Eby grapples with popular descriptors of Southern writing: the gothic, the grotesque. “It’s a little exotic,” she says of how the rest of the country sees the South. “This idea of a backwards hick, a Glenn Beck conservative, a tea partier.” But she also points out the ways in which Southern culture has been co-opted, made mainstream. “There are all these tropes of Southern life now in Brooklyn. Drinking out of mason jars—back home mason jars are for children because they can’t break them. All the Southern food around Brooklyn—though very rarely is the fried chicken any good.”

The writers she follows in South Towards Home, she writes, “are the ones who spoke to me most insistently as I tried to figure out what it meant to be from the South, to answer that echoing question, What is it about this place, exactly?” The best writing about and of the South is that which practices “a kind of controlled destruction, constantly replacing the idea of the place with the concrete details of it.”

“Writing about Harper Lee was hard for obvious reasons,” she says on the patio outside of King Tai. While the only living writer Eby chose to write about, Lee is about as easy to contact as the dead. (Eby was lucky to find herself a medium—a friend of Lee’s—but was still only able to get as far as Lee’s nursing home door, where she left a foil-wrapped chocolate rabbit.) “It’s also hard to write something new about Faulkner,” she adds.

“Wright was hard in a different way,” Eby explains. “His story of place is a story of absences. It’s astonishing that there’s so little there.” There are very few black writers’ homes in the United States, she says, and none for Wright either in Mississippi, where he was born; or Chicago, where he wrote his first novel; or France, where he lived out the rest of his life in exile. By all rights, Wright should have a passel of preserved homes as thick as Edgar Allan Poe’s. “It made me think of all the people who didn’t get a chance,” like Wright, “to leave the South and write,” Eby says.

Her book title references native Mississippian Willie Morris’s memoir, North Towards Home, which chronicles how the writer and Harpers editor left Mississippi and then Texas for a life in New York. “Reading fiction is always the way I’ve oriented myself in a place,” Eby says. “It informed my life as a teenager in the South, as an adult in Brooklyn. It’s a way to navigate.”

Fiction, she says, “is more than a physical map, but it has that map imbedded in it.” Even as she navigated the real-world spaces where these writers—from Faulkner to Wright to O’Connor—Eby “felt like a place becomes a setting and people, characters.” Certainly Don Haselden (his neck full of metal pins and a trick-performing mule out back) is worthy of a great work of fiction, not because his story is exceptional but because it is true. South Towards Home, as Eby puts it, is about “the way that fictional places are real and real places are fictional.”

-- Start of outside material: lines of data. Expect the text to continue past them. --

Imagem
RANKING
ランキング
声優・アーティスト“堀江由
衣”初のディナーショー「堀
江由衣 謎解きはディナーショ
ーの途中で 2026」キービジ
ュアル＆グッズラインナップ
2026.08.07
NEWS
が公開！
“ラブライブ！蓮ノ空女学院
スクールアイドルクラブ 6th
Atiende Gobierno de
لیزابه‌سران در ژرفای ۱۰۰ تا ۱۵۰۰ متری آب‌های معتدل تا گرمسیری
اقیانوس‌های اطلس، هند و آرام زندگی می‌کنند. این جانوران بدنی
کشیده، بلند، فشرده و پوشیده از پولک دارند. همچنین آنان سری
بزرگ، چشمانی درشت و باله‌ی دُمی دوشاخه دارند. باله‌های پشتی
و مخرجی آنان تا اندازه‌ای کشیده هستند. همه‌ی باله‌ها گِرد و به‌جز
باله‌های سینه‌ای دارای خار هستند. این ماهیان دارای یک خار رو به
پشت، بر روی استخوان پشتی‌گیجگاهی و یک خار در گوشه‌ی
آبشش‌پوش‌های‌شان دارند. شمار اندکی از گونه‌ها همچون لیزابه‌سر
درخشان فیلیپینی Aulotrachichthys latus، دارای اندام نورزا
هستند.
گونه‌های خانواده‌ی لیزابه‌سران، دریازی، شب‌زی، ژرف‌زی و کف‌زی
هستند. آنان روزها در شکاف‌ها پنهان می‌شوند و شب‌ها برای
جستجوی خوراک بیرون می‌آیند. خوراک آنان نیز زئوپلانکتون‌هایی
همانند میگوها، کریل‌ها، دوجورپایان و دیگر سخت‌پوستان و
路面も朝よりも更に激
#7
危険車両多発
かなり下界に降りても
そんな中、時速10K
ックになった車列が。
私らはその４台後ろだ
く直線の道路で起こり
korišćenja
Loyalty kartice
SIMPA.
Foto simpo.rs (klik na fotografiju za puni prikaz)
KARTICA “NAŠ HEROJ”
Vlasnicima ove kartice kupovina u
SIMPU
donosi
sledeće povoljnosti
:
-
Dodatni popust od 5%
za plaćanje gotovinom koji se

“Maps are stories too,” she says. It’s a good time to point out the lovely, and lovingly reproduced, map of Yoknapatawpha, the fictional Mississippi county based on Faulkner’s home of Lafayette, tattooed on Eby’s arm. It was a gift to herself, a mile marker, after she submitted the manuscript of South Towards Home. “It seemed like it would never actually happen,” she said. It meant that, “finally, what I was doing wasn’t avoiding writing my book.”

She majored in urban studies as well as literature in undergrad, and her lingering attachment to maps shows both on her sleeve and in her book. “Maps are there because people made them,” she says. They don’t just happen. But maps are also lies. “Useful lies,” she says, “we need them. Fiction is just another system of navigation. Both are equally metaphorical.”